Participation of D-serine and NR2 subunits in EphA4-mediated trigeminal neuropathic pain
10.11620/IJOB.2020.45.3.84
- Author:
Myung-Dong KIM
1
;
Min-Ji KIM
;
Jo-Young SON
;
Yu-Mi KIM
;
Jin-Sook JU
;
Dong-Kuk AHN
Author Information
1. Department of Oral Physiology, School of Dentistry, Kyungpook National University, Daegu 41940, Republic of Korea
- Publication Type:Original Article
- From:International Journal of Oral Biology
2020;45(3):84-91
- CountryRepublic of Korea
- Language:Korean
-
Abstract:
The present study investigated the participation of D-serine and NR2 in antinociception produced by blockade of central erythropoietin-producing hepatocellular carcinoma (Eph) A4 (EphA4) signaling in rats with trigeminal neuropathic pain.

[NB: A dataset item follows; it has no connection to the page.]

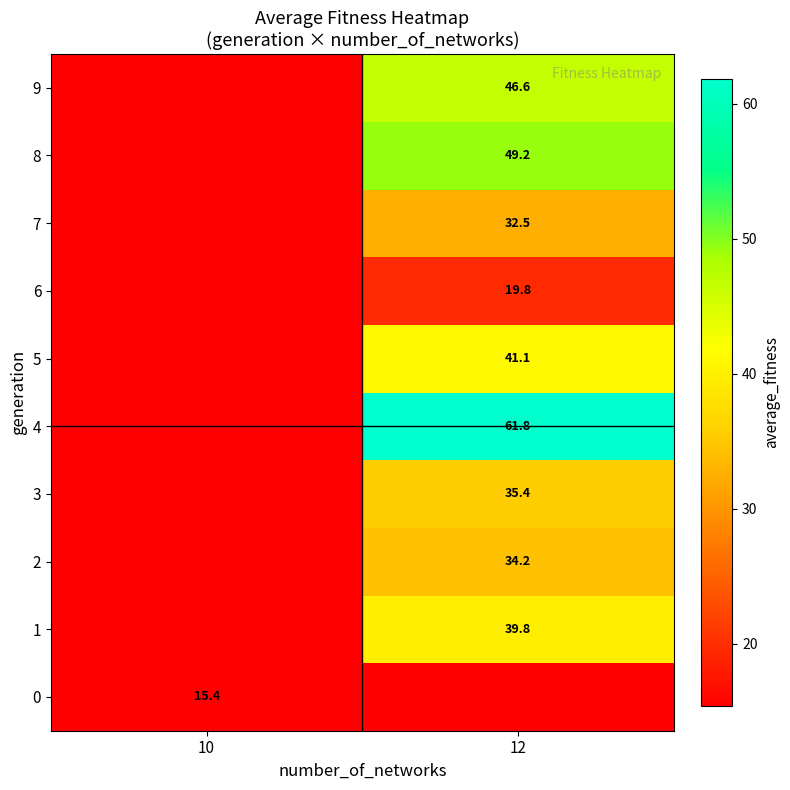

The value of 5 at 12 is 72.9. True or false?

False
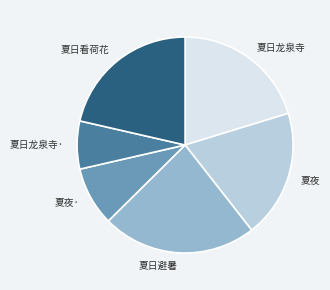

How many segments does this pie chart have?

6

Trigeminal neuropathic pain was modeled in male Sprague-Dawley rats using mal-positioned dental implants. The left mandibular second molar was extracted under anesthesia, and a miniature dental implant was placed to induce injury to the inferior alveolar nerve. Our current findings showed that nerve injury induced by malpositioned dental implants significantly produced mechanical allodynia; additionally, the inferior alveolar nerve injury increased the expression of D-serine and NR2 subunits in the ipsilateral medullary dorsal horn (trigeminal subnucleus caudalis). Intracisternal administration of EphA4-Fc, an EphA4 inhibitor, inhibited nerve injury-induced mechanical allodynia and upregulated the expression of D-serine and NR2 subunits. Moreover, intracisternal administration of D-amino acids oxidase, a D-serine inhibitor, inhibited trigeminal mechanical allodynia. These results show that D-serine and NR2 subunit pathways participate in central EphA4 signaling after an inferior alveolar nerve injury.Therefore, blockade of D-serine and NR2 subunit pathways in central EphA4 signaling provides a new therapeutic target for the treatment of trigeminal neuropathic pain.